So, here are some pictures of the carpet/plywood bench seat. I made three carpeted peices to cover the seat. I'm going to use toggle bolts to secure all three sides (next weekend). I currently have clamp seats (will eventually buy pedestals) however for now i'm going to bolt the clamp directly to the carpeted plywood. This will give it a secure install to eliminate the concerns of the seats dumping you into the water. I will post pictures of the final, but for now this shows the wood cut, carpeted, and placed where they will be installed.

More to follow...


----------



## FFDOZIER (May 10, 2011)

Looking great so far buddy


----------



## sbm2240 (May 13, 2011)

Ok, so I finshed installing the carpeted plywood to cover the front seat. Pictures below. I'm very happy with how it came out. Used toggle bolts and it worked great. I'm hoping to get pedestal bases for the seats within the month and will post pictures once those are installed.

Also, I was able to purchase a 2001 5HP Mercury outboard at a great price. It's in excellent condition, well maintained. I went with this due to the year (most outboards I found in my price range were 70's and 80's motors) and the fact it had an internal gas tank and totals only 50lbs. I got a chance to get out on the boat tonight for an hour or so. I can say it was a great investment, does the job getting from spot to spot much faster than just having an electric only.

Thanks again for the input and comments. Good fishing!


----------



## sbm2240 (May 13, 2011)

I'm having issues with the pictures (possibly due to the 12oz curls), so I'll get them up tomorrow....


----------



## sbm2240 (May 19, 2011)

For some reason my last pictures didn't post, but these should work.

Tasks and exercises:
**A.** From the boat seat thread above, quote everything from "## FFDOZIER (May" down to "an electric only." word for word.
**B.** Using the boat seat thread, mark each statement yes or no, and back each answer with the words from the thread that settle it: (i) The outboard motor that was bought weighs 50 pounds in all. (ii) The seats were already on pedestal bases when the carpeted plywood went in. (iii) The carpeted plywood was fastened with toggle bolts.

Study material:
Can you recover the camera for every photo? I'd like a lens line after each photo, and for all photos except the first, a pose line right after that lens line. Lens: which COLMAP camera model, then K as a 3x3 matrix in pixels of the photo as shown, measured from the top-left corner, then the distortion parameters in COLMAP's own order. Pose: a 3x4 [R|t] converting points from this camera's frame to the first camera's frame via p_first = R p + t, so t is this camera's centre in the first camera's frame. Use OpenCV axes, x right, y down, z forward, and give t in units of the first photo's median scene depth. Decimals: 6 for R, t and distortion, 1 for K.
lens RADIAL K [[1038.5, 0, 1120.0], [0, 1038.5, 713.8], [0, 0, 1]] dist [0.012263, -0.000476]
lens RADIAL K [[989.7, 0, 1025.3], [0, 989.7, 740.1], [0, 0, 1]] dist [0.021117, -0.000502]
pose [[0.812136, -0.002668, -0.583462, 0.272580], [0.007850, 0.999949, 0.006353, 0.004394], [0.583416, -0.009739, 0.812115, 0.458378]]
--
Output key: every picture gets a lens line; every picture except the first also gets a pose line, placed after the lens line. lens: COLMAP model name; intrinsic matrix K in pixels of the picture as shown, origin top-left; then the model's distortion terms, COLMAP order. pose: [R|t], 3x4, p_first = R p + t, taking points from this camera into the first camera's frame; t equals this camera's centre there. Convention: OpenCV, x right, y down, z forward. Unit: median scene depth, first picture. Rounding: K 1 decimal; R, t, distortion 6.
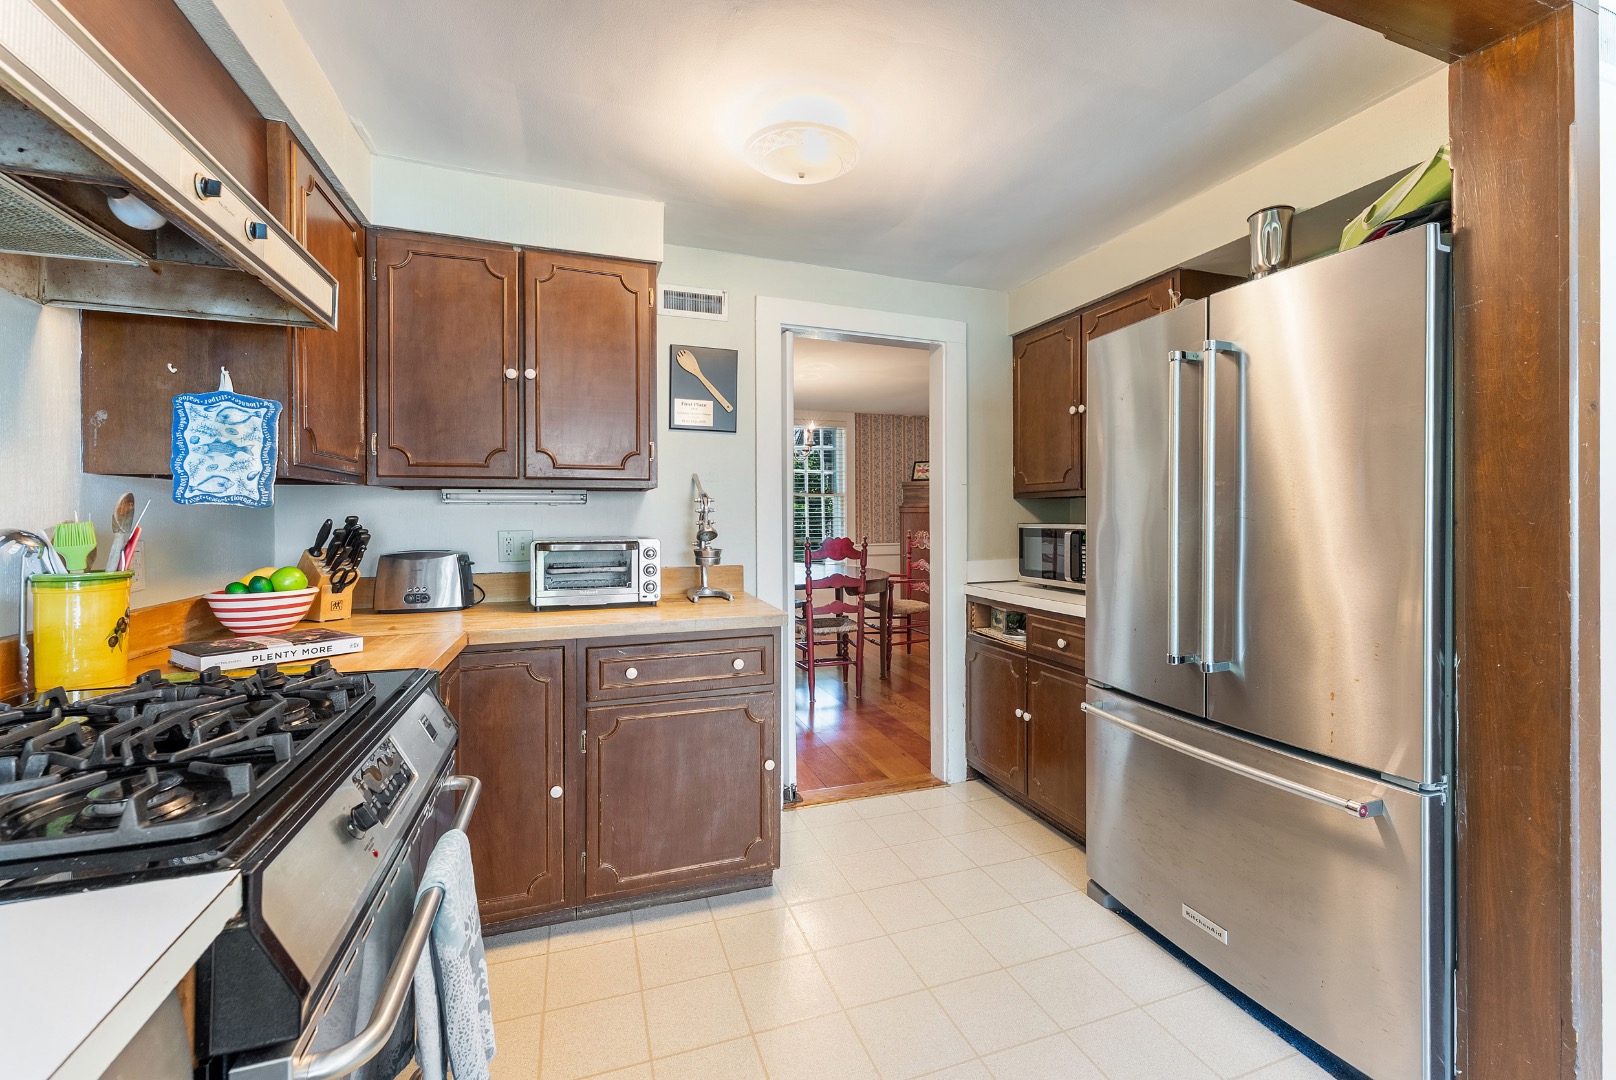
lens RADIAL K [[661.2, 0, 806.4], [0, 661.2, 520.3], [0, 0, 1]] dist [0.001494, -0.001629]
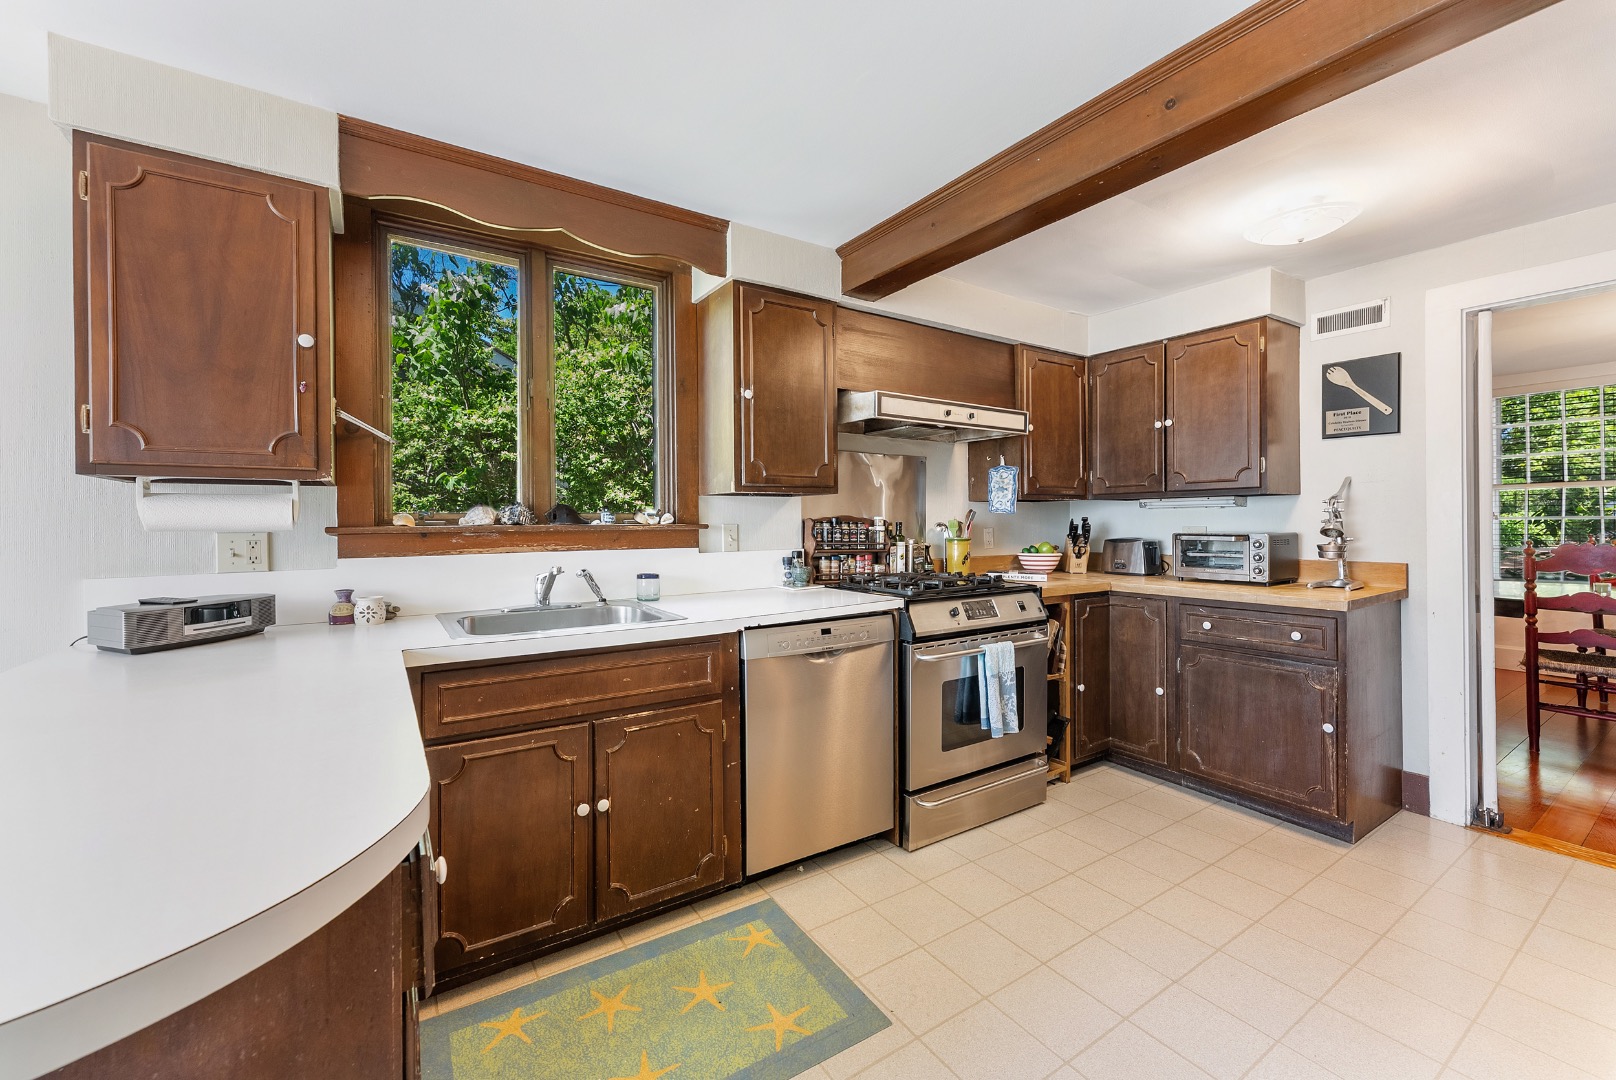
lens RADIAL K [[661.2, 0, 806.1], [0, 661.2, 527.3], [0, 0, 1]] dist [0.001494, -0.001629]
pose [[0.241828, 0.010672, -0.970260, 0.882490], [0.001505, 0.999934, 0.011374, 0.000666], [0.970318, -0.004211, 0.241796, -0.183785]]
...
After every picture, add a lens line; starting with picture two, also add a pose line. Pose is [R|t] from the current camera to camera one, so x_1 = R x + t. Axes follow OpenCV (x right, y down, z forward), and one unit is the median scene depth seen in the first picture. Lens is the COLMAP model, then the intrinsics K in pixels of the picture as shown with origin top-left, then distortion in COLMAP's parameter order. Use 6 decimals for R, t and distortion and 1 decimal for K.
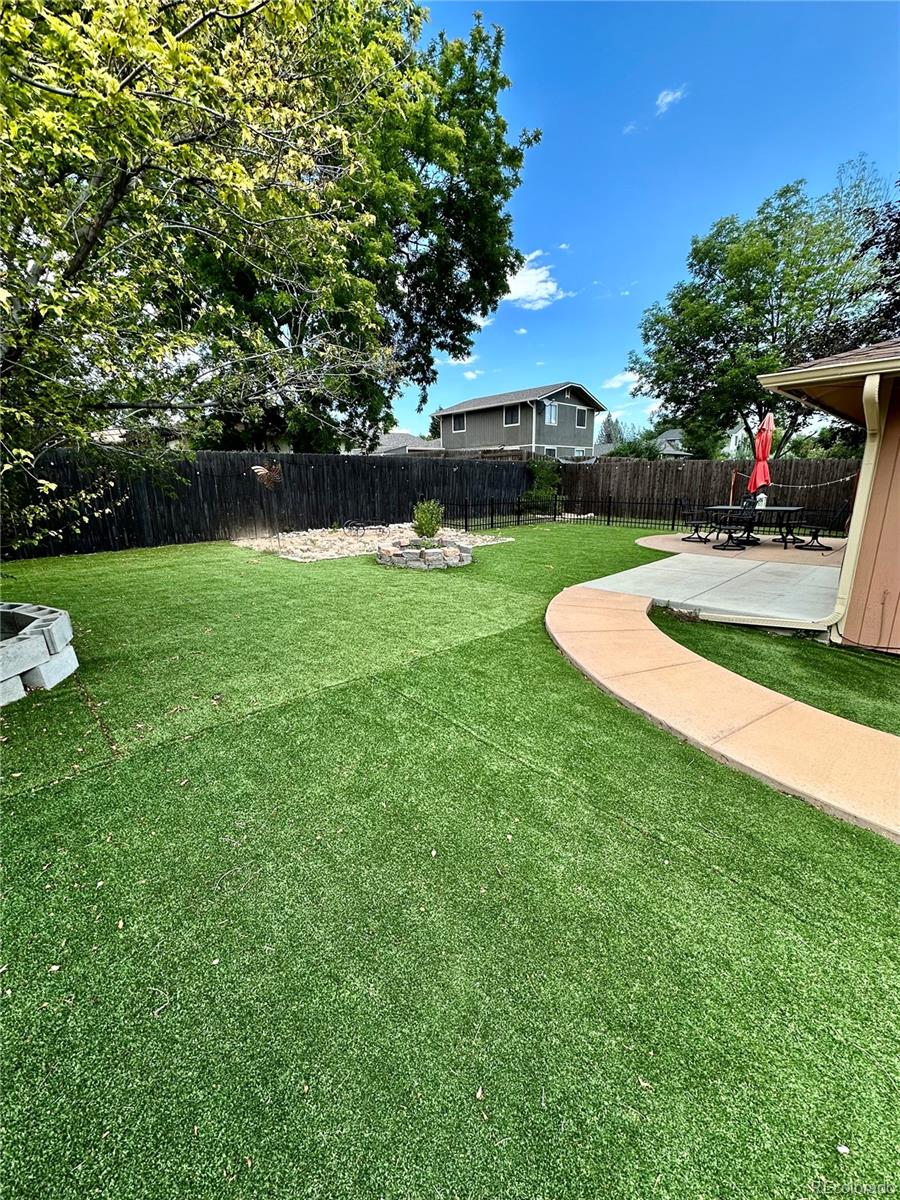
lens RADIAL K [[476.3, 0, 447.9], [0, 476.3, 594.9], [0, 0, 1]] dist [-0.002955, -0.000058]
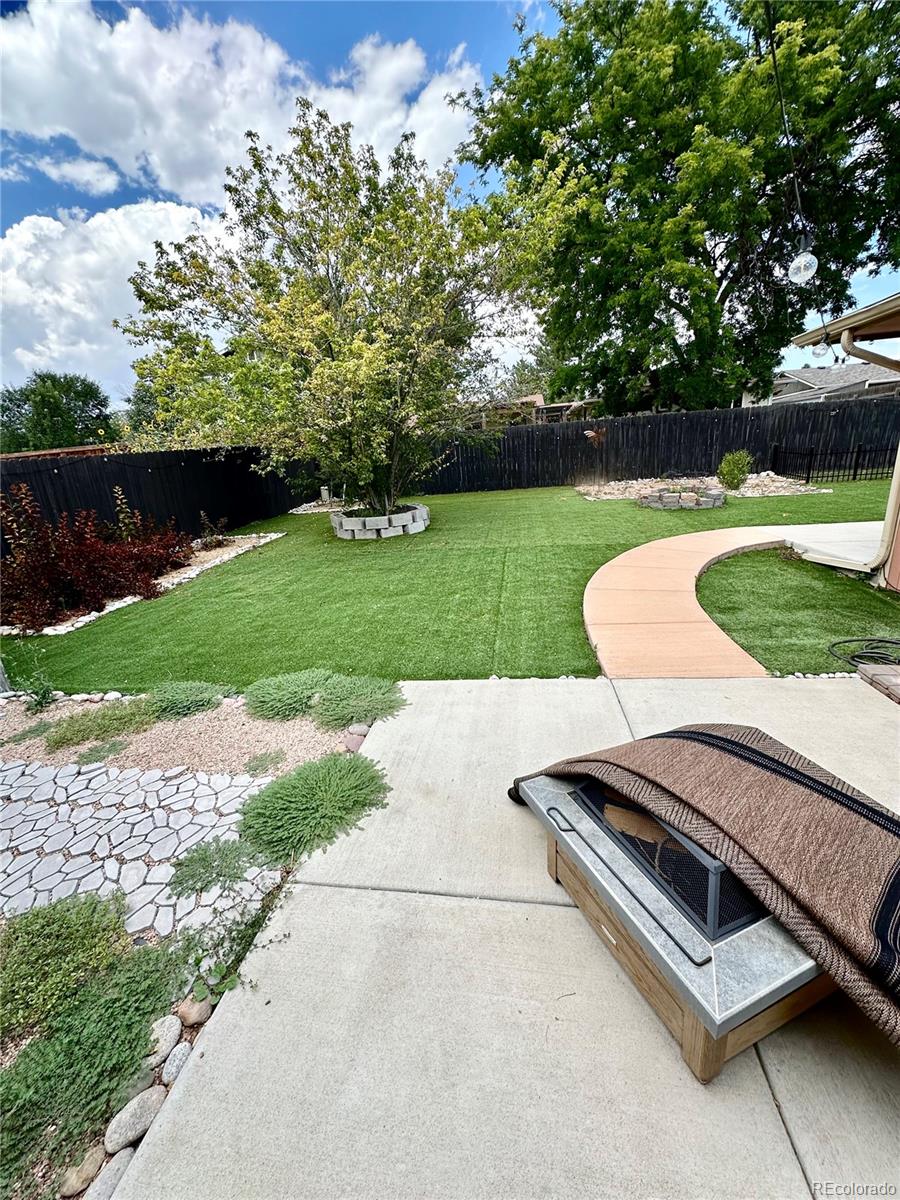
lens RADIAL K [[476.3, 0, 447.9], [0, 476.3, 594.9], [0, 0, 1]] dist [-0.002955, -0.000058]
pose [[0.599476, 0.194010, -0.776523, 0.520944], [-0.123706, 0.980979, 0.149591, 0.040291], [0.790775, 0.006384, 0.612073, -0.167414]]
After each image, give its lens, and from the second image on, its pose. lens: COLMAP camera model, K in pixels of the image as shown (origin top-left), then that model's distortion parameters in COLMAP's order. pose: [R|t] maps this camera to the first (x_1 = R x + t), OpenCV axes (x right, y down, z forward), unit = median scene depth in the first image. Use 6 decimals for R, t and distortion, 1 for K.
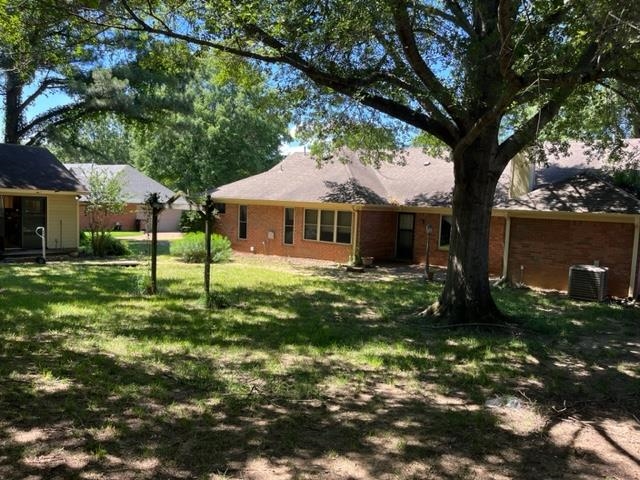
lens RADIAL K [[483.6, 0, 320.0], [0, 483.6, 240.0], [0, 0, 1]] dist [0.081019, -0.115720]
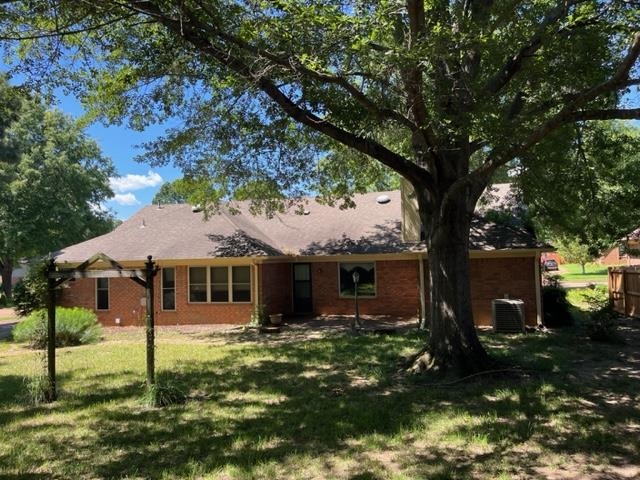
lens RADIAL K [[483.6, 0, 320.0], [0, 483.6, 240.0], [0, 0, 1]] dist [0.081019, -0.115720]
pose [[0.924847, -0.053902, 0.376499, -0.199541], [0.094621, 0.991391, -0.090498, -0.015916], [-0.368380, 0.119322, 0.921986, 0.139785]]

Solved problems:
**A.**
## FFDOZIER (May 10, 2011)

Looking great so far buddy


----------



## sbm2240 (May 13, 2011)

Ok, so I finshed installing the carpeted plywood to cover the front seat. Pictures below. I'm very happy with how it came out. Used toggle bolts and it worked great. I'm hoping to get pedestal bases for the seats within the month and will post pictures once those are installed.

Also, I was able to purchase a 2001 5HP Mercury outboard at a great price. It's in excellent condition, well maintained. I went with this due to the year (most outboards I found in my price range were 70's and 80's motors) and the fact it had an internal gas tank and totals only 50lbs. I got a chance to get out on the boat tonight for an hour or so. I can say it was a great investment, does the job getting from spot to spot much faster than just having an electric only.

**B.**
(i) Yes: "totals only 50lbs"
(ii) No: "I'm hoping to get pedestal bases for the seats within the month"
(iii) Yes: "Used toggle bolts and it worked great."